背心里有一股奇痒。她伸手去挠,一下子,有一个东西在里面跳了几下。哑丫吓坏了,因为,在她的简单的头脑里,从不知虫子之类有什么可怕。现在,那只蝈蝈却跑到她背后去了。她再想捉,不仅捉不着,那蝈蝈还用爪子之类那她的肉上反挠一下。倒没有特别的疼。是恐慌,令她一下子大叫起来。哑丫娘听见了叫,出屋门,见哑丫儿正在跟自己衣服里的什么作斗争。哑丫娘就过去,帮她弄,一时弄不出来,就把哑丫的衣服脱了。直到脱得精光,那蝈蝈才跳得老高,远远地跑去了。哑丫破涕为笑。哑丫娘也乐了。给哑丫儿又把衣服穿上时,她才注意到一样事情。是哑丫儿的肚子。屯里的小孩由于卫生条件的粗劣,由于营养不良,会在十二三岁的时候,长出“屎泡肚子”。那就是说,他们会有明显的圆鼓肚。随着年纪渐长,才会慢慢地消失。

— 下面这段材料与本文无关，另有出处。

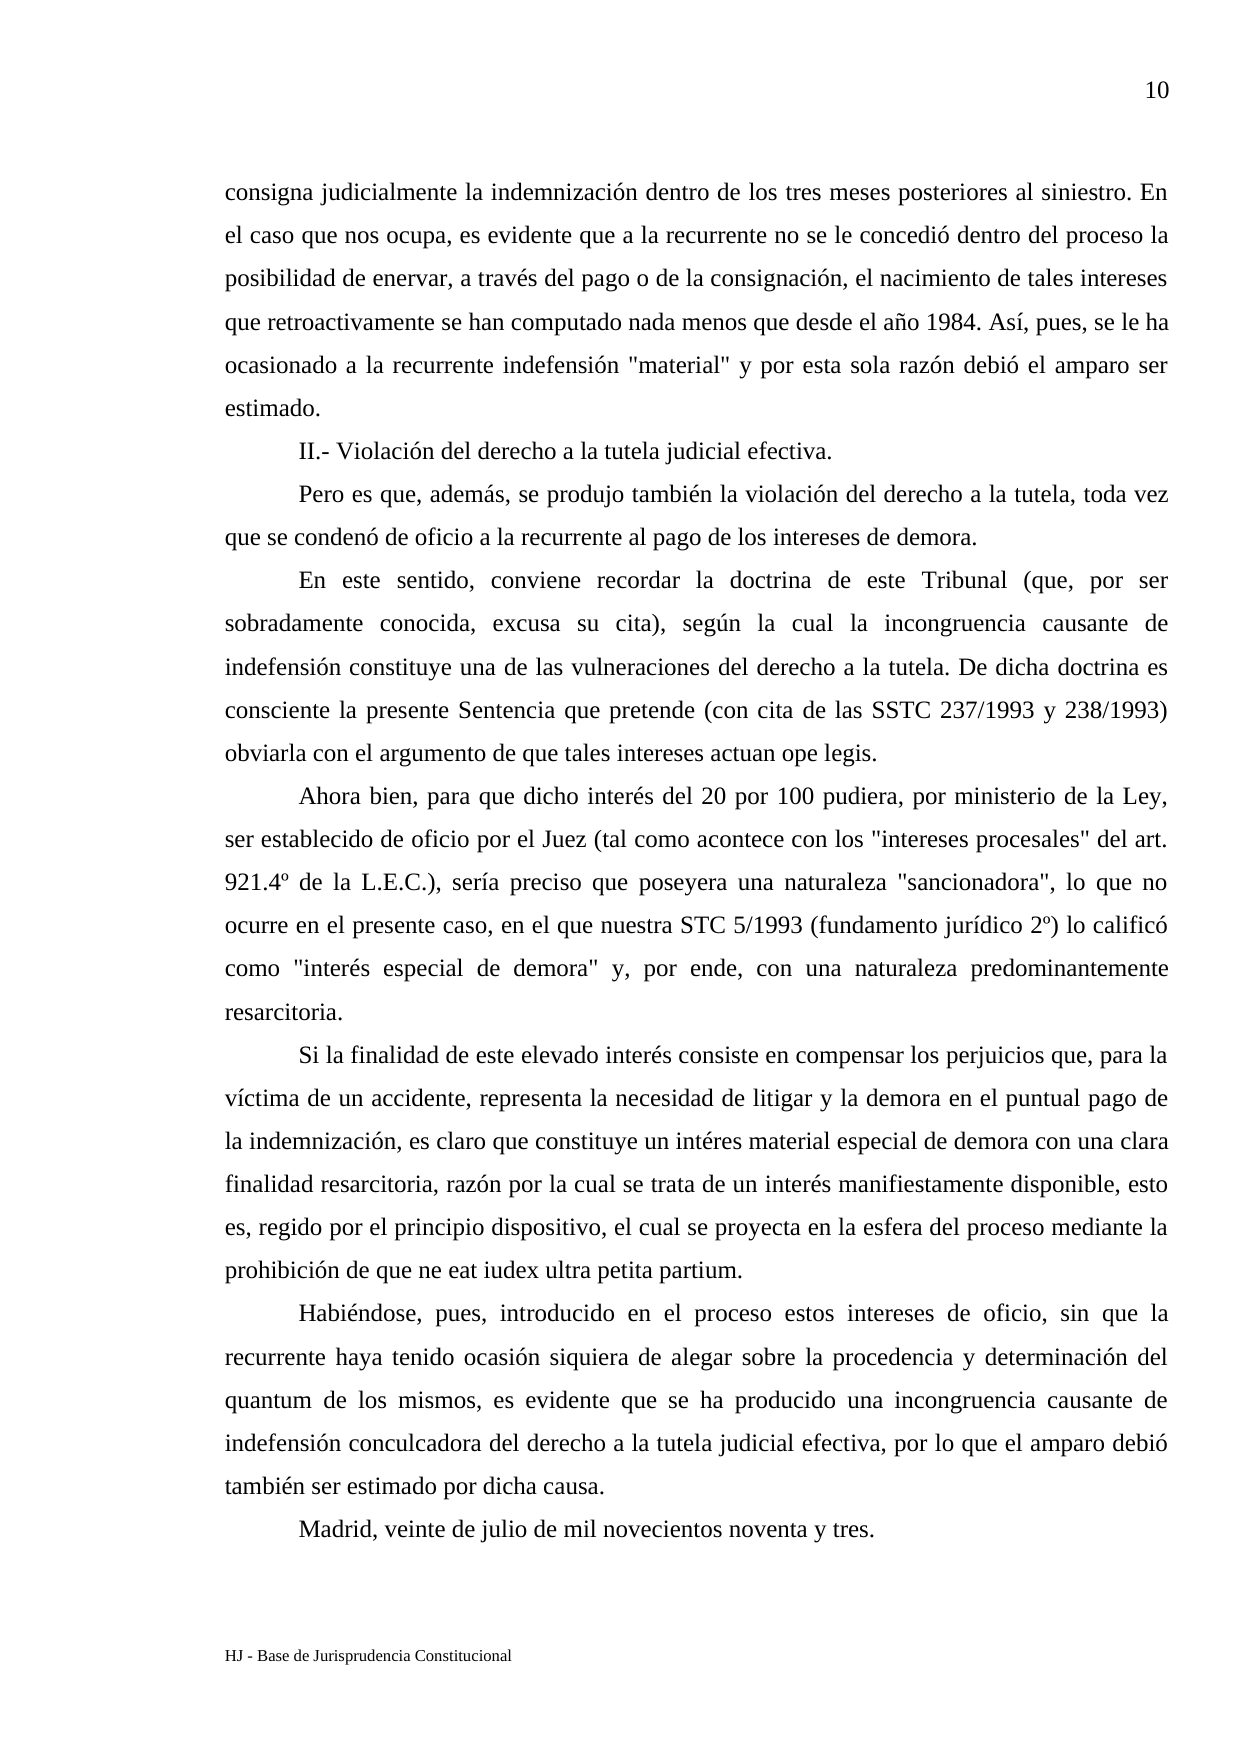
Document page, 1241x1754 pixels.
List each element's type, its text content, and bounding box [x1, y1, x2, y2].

但是,哑丫娘看着哑的肚子,一时有点不明白。首先,哑丫跟别的孩子并不一样。她从未长出过“屎泡肚子”。其次,如果说现在她有了这种肚子,那也不对劲。因为,她的肚子,按一般的标准来说,是太大了。哑丫娘之所以感到不对,还有一个重要原由。哑丫的肚子,即使从表面上看,也不是“屎泡肚子”。它的形状太特别的。哑丫娘天性老实。这事放在心里,她想告诉丈夫,又没有说。她有着一个良好的愿望:不管那是什么,也许过几天,它就会神不知鬼不觉地下去,消失掉。所以,她几乎每天都查看哑丫儿,看看她所希望的是不是发生。结果正相反。那肚子不仅没见小,在哑丫娘看来,它是一天比一天大了。不仅如此,哑丫娘后来还发现,在哑丫儿的生理上产生了一些变化。最主要的,是哑丫儿的下体开始渗出红的东西。那不可能是经血。可是,它又是什么呢?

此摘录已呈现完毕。